--- DOCUMENT PASSAGE ---

A new breed of traveller – the independent, design-savvy millennials – is calling for a new type of hotel experience. They want unique rather than cookie cutter; they want a room with personality rather than a box in a convenient location. They demand a bespoke, personalised service where they feel genuinely welcomed. And they want to pay a price tailored to their wants and needs.

Meeting these demands are small hotel groups, independent properties and boutique havens of luxury.

One such property is the Nira Caledonia in Edinburgh. One of only four hotels to make up the Nira Hotels & Resorts group, the property opened in 2011.

Checking in with @NiraCaledonia’s Chris Lynch to talk #hotel #RevenueStrategy Click To Tweet

Nira Caledonia was crafted from two Georgian buildings on Gloucester Place, an exclusive residence in the heart of Edinburgh. Boasting only 28 unique rooms, the hotel has already been awarded “City Hotel of the Year” by the 2015 Scottish Hotel Awards.

In September 2015, the hotel welcomed a new General Manager. Chris Lynch, a hotelier with a vast wealth of experience working in the Edinburgh market, took the reigns and since then the property has gone from strength to strength.

In July, Nira Caledonia became the first hotel in the city to go live with Duetto.

“My proudest achievement since joining is convincing the CEO to spend the money upon Duetto because the immediate benefits it has brought,” Lynch said. “Most certainly that has been a highlight because of what it has brought to the management of revenue at the hotel.”

---

**BRIEF 1:**
According to the Nira Caledonia passage, how many rooms does the hotel have?
**BRIEF 2:**
Quote the Nira Caledonia passage, starting at the words "A new breed" and ending after "opened in 2011.".
Rely only on the Nira Caledonia passage.

--- INPUT DATA ---

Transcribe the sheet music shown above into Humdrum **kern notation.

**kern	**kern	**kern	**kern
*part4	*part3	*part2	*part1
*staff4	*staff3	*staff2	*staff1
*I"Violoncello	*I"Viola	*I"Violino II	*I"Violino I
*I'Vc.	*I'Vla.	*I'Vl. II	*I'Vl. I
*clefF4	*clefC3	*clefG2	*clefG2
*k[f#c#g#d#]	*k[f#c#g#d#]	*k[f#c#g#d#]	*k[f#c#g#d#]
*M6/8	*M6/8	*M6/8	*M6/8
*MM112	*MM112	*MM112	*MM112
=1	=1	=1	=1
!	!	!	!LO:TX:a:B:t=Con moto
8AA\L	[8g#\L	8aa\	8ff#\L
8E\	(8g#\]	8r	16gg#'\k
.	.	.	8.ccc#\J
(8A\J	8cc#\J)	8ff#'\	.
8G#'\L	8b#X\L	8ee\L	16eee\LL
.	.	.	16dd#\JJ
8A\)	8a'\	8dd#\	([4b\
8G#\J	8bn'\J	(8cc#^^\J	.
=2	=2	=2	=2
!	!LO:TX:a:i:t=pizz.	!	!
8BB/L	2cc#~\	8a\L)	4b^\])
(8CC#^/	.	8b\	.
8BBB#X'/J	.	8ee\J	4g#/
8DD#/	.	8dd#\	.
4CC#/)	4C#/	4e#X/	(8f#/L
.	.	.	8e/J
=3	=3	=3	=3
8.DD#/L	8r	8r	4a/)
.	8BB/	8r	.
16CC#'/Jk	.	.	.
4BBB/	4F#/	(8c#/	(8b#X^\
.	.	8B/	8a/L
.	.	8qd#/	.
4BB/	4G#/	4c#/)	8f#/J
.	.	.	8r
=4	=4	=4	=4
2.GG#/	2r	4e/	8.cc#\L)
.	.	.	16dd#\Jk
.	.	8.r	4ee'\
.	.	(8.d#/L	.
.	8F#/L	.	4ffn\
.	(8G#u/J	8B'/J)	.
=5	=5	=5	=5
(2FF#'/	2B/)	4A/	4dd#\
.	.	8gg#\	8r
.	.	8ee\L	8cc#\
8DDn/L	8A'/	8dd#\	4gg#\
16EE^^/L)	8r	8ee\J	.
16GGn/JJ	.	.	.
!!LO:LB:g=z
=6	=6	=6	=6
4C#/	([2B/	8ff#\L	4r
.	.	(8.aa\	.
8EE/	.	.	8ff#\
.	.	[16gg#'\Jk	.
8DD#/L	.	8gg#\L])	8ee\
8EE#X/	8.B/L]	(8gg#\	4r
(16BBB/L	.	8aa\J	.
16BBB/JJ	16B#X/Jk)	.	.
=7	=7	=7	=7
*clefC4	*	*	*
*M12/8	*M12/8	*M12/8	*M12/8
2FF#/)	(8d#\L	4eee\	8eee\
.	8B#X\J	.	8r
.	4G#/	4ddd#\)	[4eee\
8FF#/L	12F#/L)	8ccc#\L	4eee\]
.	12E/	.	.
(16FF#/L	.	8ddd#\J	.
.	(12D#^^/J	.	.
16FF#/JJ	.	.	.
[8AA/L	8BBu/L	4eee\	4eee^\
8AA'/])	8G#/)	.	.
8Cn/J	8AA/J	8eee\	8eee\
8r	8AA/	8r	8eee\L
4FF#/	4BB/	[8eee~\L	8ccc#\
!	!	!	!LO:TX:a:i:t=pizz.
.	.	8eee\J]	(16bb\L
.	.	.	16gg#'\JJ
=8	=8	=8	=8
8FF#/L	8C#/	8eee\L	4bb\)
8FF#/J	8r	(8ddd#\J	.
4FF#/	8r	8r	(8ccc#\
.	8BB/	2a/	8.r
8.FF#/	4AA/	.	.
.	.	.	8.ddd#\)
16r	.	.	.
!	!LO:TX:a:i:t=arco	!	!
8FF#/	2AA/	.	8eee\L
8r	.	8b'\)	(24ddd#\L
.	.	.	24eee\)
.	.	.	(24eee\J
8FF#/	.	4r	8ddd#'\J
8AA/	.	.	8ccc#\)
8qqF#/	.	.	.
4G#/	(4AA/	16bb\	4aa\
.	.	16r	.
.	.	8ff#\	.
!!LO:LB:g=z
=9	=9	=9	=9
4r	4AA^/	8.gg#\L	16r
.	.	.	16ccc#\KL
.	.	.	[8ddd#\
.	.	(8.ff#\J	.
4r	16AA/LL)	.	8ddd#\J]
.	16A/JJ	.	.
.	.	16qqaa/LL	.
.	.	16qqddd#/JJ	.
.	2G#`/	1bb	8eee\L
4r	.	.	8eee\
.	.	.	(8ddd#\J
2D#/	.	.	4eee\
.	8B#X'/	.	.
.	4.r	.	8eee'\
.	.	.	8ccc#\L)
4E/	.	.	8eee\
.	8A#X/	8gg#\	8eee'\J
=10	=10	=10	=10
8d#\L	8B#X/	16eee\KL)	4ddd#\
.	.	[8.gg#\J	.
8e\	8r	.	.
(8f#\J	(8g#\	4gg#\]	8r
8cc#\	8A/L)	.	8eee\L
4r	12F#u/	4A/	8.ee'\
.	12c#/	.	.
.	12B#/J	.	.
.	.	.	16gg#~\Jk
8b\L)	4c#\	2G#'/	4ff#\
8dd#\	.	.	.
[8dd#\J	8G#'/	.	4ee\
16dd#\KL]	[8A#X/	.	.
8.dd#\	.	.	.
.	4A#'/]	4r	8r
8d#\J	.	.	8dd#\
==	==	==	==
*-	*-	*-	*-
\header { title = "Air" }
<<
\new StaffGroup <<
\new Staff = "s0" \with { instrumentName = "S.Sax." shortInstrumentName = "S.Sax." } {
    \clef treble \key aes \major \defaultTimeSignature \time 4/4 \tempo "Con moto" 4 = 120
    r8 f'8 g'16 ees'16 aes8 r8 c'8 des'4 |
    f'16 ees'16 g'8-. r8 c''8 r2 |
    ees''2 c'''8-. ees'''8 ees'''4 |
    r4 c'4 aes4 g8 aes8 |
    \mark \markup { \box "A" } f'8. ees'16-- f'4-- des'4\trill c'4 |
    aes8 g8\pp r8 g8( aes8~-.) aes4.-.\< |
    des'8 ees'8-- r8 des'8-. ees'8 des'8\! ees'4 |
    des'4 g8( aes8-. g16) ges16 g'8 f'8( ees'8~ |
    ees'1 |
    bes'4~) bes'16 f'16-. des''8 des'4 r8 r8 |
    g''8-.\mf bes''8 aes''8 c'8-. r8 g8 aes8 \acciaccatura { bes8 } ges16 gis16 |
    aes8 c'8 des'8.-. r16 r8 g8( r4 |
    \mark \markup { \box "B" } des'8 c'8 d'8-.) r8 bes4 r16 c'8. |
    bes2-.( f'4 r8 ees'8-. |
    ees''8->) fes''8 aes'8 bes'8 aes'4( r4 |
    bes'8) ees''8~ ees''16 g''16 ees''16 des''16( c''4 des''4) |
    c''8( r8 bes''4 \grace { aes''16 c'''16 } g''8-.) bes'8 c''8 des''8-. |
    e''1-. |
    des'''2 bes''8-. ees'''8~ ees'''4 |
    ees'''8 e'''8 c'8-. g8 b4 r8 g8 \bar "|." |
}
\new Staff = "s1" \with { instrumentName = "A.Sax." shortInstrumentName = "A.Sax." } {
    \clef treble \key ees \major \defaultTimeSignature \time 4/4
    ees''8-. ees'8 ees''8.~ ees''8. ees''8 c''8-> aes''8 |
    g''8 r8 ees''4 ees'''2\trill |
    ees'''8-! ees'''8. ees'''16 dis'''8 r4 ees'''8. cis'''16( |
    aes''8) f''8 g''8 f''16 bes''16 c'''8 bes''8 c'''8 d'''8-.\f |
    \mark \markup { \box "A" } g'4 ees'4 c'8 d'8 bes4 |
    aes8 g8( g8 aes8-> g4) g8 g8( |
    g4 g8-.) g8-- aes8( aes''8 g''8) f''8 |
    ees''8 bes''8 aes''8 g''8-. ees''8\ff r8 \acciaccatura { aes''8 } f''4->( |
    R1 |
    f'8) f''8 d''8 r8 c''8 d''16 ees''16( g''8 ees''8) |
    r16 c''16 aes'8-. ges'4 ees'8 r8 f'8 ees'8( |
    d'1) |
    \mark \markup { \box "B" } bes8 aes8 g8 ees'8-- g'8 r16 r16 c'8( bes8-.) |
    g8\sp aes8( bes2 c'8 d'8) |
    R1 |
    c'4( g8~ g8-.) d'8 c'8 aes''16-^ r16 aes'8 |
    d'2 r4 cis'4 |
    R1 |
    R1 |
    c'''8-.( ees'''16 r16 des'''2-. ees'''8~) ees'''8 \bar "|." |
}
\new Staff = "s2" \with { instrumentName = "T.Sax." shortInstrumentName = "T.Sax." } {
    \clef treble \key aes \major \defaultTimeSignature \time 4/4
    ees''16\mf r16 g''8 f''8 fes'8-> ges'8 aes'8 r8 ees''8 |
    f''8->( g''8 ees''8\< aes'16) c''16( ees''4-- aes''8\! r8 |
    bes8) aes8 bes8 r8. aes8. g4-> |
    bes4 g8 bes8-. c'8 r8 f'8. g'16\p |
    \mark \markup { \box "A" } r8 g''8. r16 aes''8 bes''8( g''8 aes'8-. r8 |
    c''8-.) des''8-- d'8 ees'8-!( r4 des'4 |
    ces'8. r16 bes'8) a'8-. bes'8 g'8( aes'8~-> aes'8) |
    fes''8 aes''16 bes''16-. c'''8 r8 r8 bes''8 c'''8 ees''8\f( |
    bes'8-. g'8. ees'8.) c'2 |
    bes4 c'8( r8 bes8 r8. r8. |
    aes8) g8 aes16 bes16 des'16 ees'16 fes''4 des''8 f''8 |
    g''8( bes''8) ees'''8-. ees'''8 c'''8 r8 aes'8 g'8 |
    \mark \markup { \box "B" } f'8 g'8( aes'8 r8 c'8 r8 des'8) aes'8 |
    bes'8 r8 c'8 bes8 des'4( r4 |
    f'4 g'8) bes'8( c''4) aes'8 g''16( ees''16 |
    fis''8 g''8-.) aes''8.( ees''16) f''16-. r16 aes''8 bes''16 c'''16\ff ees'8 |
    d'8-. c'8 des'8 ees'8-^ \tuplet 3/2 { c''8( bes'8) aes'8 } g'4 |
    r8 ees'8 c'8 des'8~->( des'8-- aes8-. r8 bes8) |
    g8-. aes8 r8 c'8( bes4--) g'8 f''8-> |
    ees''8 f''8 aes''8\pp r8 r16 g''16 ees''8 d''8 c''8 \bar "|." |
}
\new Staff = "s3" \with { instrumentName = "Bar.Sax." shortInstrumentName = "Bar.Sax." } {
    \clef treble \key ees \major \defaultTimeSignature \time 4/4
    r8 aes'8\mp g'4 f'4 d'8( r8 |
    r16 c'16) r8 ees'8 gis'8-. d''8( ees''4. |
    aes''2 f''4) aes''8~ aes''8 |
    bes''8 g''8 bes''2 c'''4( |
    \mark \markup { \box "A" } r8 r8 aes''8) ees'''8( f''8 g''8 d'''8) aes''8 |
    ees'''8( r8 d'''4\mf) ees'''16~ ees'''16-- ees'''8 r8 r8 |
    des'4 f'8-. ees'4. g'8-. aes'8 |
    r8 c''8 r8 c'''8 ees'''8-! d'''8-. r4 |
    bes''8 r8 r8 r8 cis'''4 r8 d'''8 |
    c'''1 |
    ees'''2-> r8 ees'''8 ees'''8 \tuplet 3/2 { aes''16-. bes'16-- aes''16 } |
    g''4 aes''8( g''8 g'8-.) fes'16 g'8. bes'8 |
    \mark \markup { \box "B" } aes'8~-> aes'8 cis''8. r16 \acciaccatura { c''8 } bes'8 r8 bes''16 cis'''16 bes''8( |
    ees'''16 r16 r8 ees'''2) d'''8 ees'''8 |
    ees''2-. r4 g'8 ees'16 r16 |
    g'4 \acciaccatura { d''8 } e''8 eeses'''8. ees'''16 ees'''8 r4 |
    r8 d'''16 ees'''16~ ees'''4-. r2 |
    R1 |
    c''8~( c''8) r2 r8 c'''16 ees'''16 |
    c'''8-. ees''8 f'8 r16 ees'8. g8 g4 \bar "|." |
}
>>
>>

---

**ANSWER BOX 1:**
28

**ANSWER BOX 2:**
A new breed of traveller – the independent, design-savvy millennials – is calling for a new type of hotel experience. They want unique rather than cookie cutter; they want a room with personality rather than a box in a convenient location. They demand a bespoke, personalised service where they feel genuinely welcomed. And they want to pay a price tailored to their wants and needs.

Meeting these demands are small hotel groups, independent properties and boutique havens of luxury.

One such property is the Nira Caledonia in Edinburgh. One of only four hotels to make up the Nira Hotels & Resorts group, the property opened in 2011.